** Start Document **
| Ask Yourself... |
Consider your options... |
...and if you don't |
| Do the roof, eavestroughs, downspouts and grading direct surface water away from the house? |
Repair or replace a leaky roof. Ensure that eavestroughs and downspouts with extensions direct water away from the building. Slope the grade away from the house. |
A poor rain drainage system will continue to provide a large volume of water that can leak in or overwhelm basement drainage system. |
| Do window wells drain freely? |
Install drainage below window wells. |
Water may accumulate in the wells, leading to possible leakage into the basement through or around the window. |
| Does water leak in through cracks in the foundation wall or floor? |
Patch small cracks from inside with cement-based material or use an injection-type foundation repair system. Fill large cracks from inside (and outside if possible) with "hydroscopic" material that expands as it dries. Consult a structural engineer or basement specialist concerning multiple, severe or expanding cracks. |
Water may penetrate cracks, continue to deteriorate the existing house, affect IAQ and any proposed renovations. Severe or active cracks may be an indication of future stuructural problems or even present unsafe conditions.
Without exterior protection and drainage, water will eventually find its way inside.
|
|
Are there any pools of water on the floor or damp spots on the walls?
** End Document **
** Start Supplied entries **
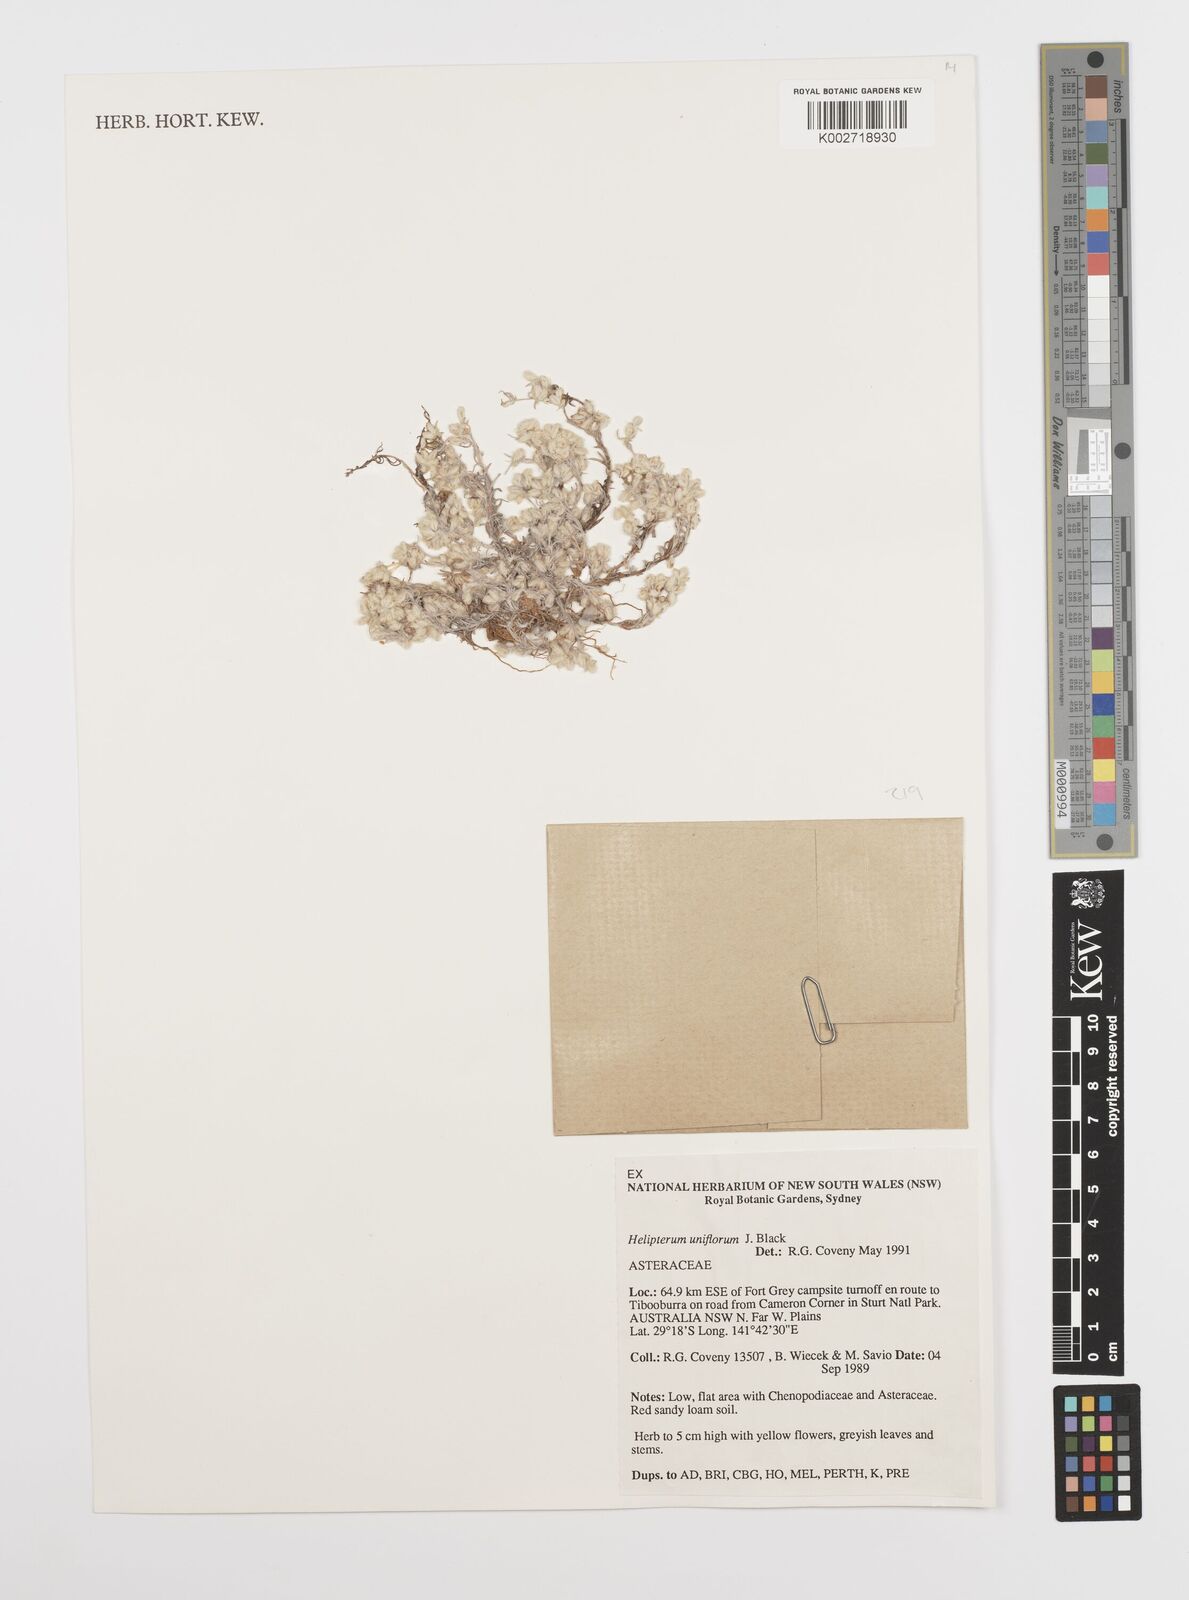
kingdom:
** End Supplied entries **
** Start Supplied entries **
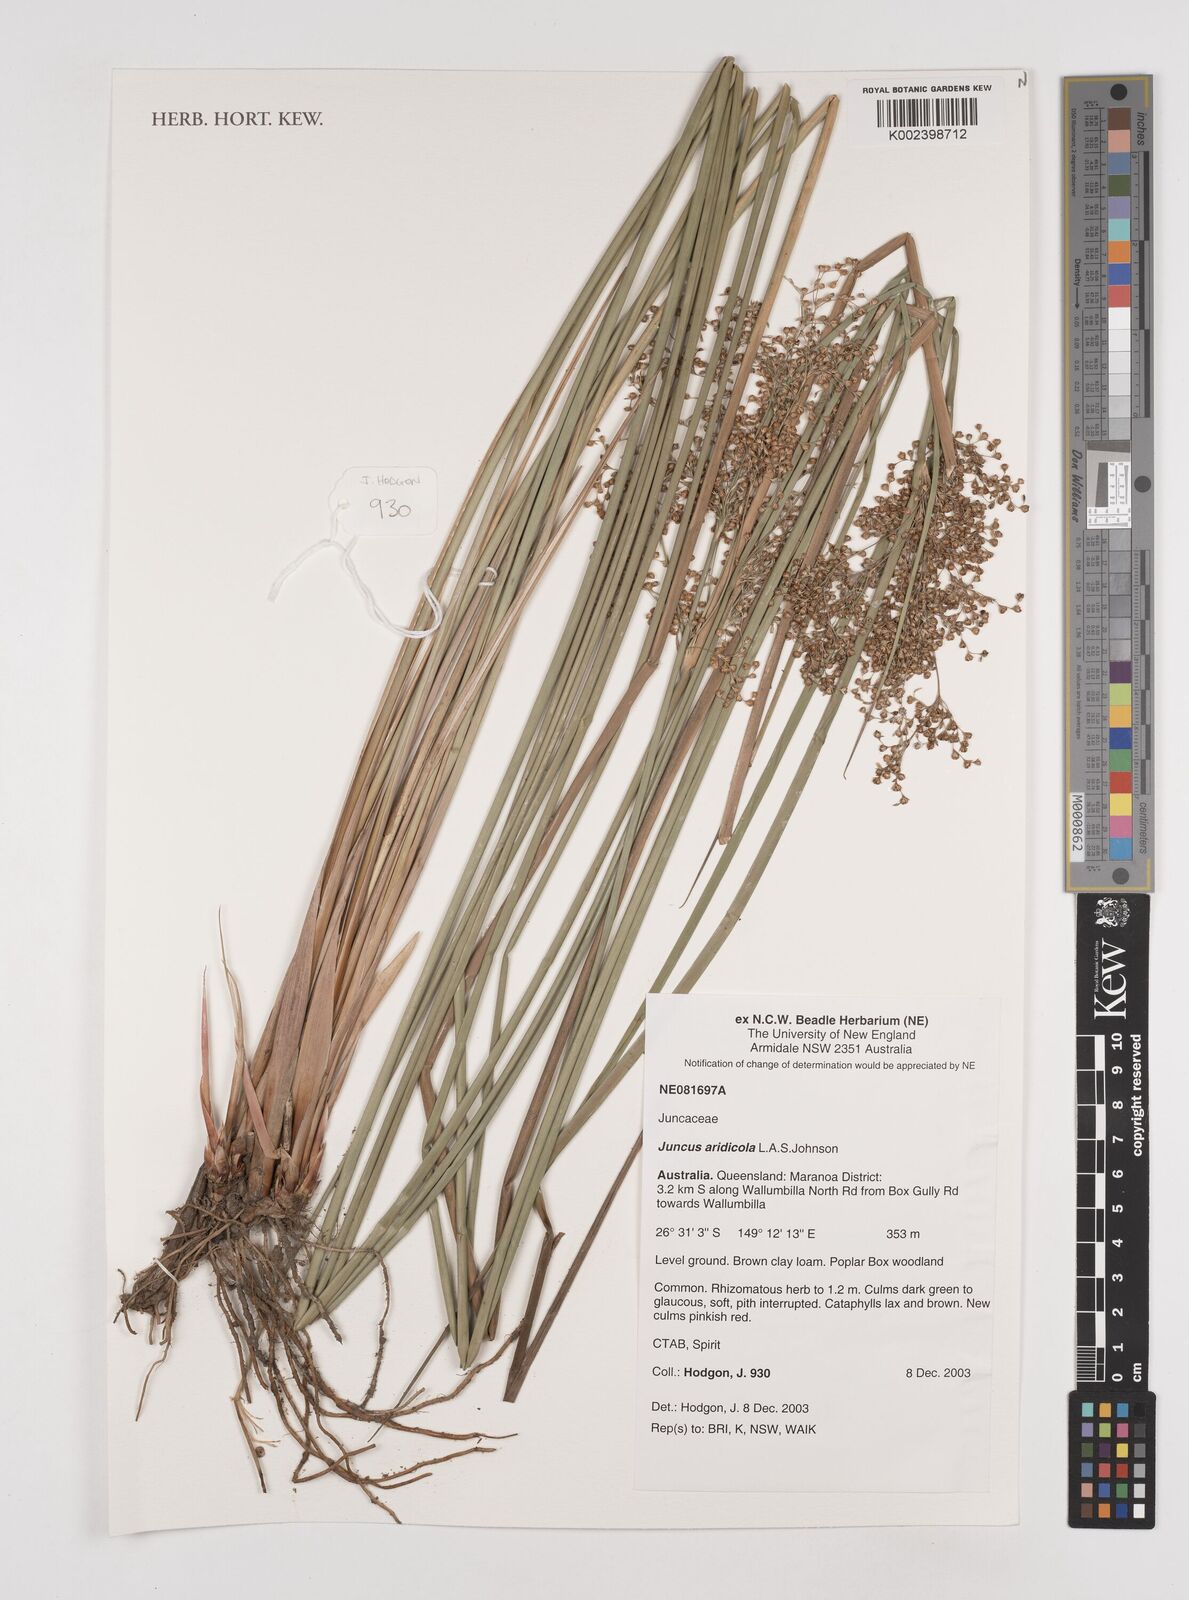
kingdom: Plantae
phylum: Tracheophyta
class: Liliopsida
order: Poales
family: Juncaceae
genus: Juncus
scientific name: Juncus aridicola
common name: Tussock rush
** End Supplied entries **
Things to do:
- 1) According to the basement water checklist, what kind of material should large cracks be filled with?
- 2) Update the part of the entries that opens with the line containing "order: Poales" and closes with the line containing "common name: Tussock rush" by replacing "common name" with "vernacular name" and leaving everything else unchanged. Give back only those lines.

Solutions to the tasks:
- 1) Large cracks should be filled with "hydroscopic" material that expands as it dries.

- 2)
order: Poales
family: Juncaceae
genus: Juncus
scientific name: Juncus aridicola
vernacular name: Tussock rush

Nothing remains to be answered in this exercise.